19,000 admissions to Toulouse: the Film Festival gets off to a strong start
The cinemas of Toulouse and the agglomeration provided more than 19,000 spectators during the first day of the Film Festival, which continues until Wednesday.
Would the price of cinema tickets be a brake on cinema attendance? One would be tempted to answer no as long as subscription cards have multiplied in multiplexes as in the sanctuaries of the arrested. And yet, like every year, the Film Festival demonstrates the extent to which a “broken” price (in this case 4 euros per screening) triggers a pressing need among many spectators to make the trip.
The 37th edition of this highly anticipated event demonstrates this once again. On Sunday, during the first day of the event, more than 837,000 admissions were recorded in France, “i.e. more 8% than the average over the last three comparable years (from 2017 to 2019”, specifies the National Federation of French Cinemas. In Toulouse and the conurbation, more than 19,000 tickets were sold, half of them at Pathé Wilson and Gaumont Labège (which belong to the same group).In 3rd position, the Mega CGR Blagnac made a very good operation with 3 700 entries.
In almost all cinemas, attendance was doubled between Saturday and Sunday. Mainly benefit from it are the big American productions which are, in order of success, “Top Gun: Maverick”, “Jurassic World: the world after” and “Buzz Lightyear”, that is to say three sequels or versions of known stories or characters. The stability of Tom Cruise in the 6th week leaves us skeptical: how does such a fabric of macho and melodramatic nonsense manage to please so many spectators?

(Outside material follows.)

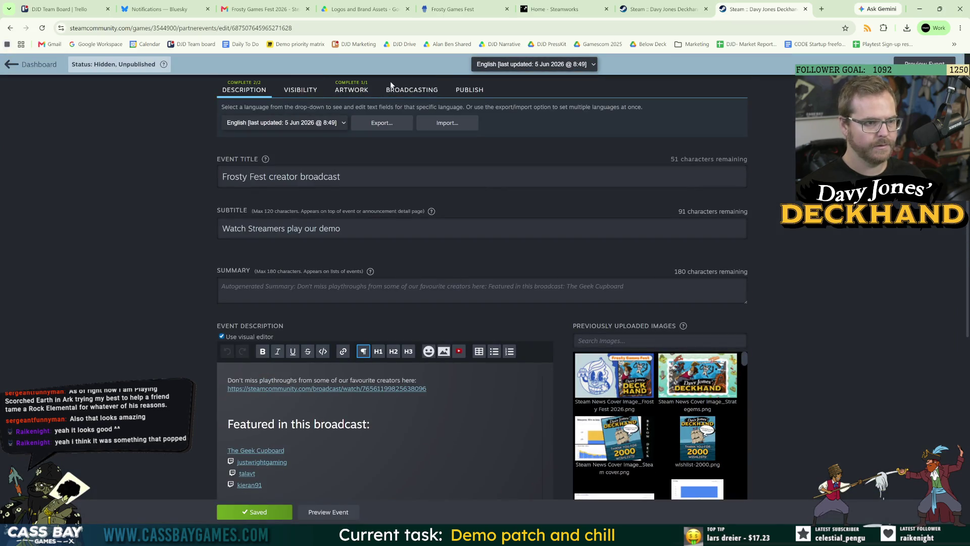
Switch Steam Broadcasting on with the title 'Now broadcasting: Watch the community play'
left_click(405, 92)
left_click(732, 154)
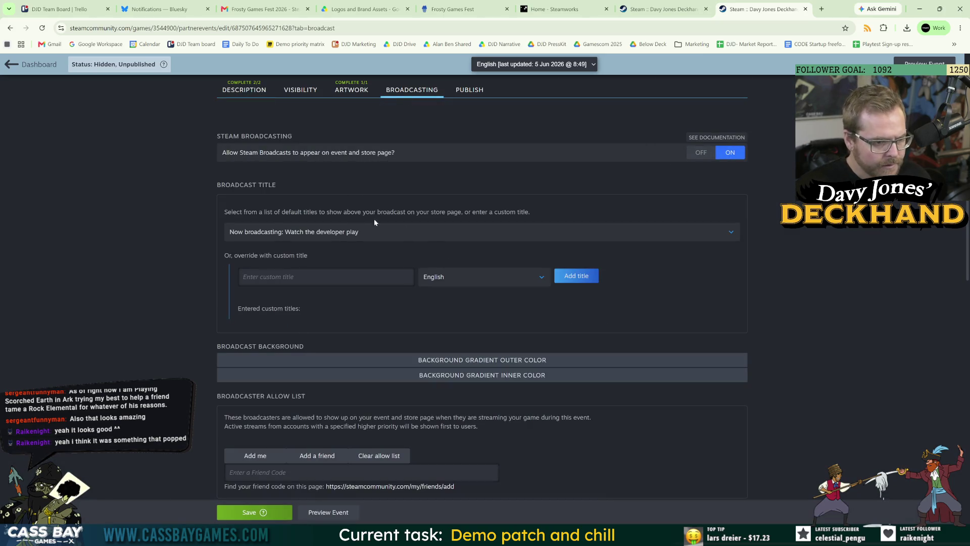
left_click(327, 232)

We much prefer “Elvis”, by Baz Luhrmann, a formidable biography which vibrates and abounds in a superlative register corresponding so much more to so-called “big show” cinema.
The Film Festival is not really that of “Made in France”. Only “Irréductible”, by Jérôme Commandeur, has a nice place in the sun for its indoor debut. This story of a lowly employee of Waters and Forests forced to leave Limoges for exotic and dangerous posts brings together all the qualities of a good comedy, which is rare in the ocean of mediocrity that this genre has become in France.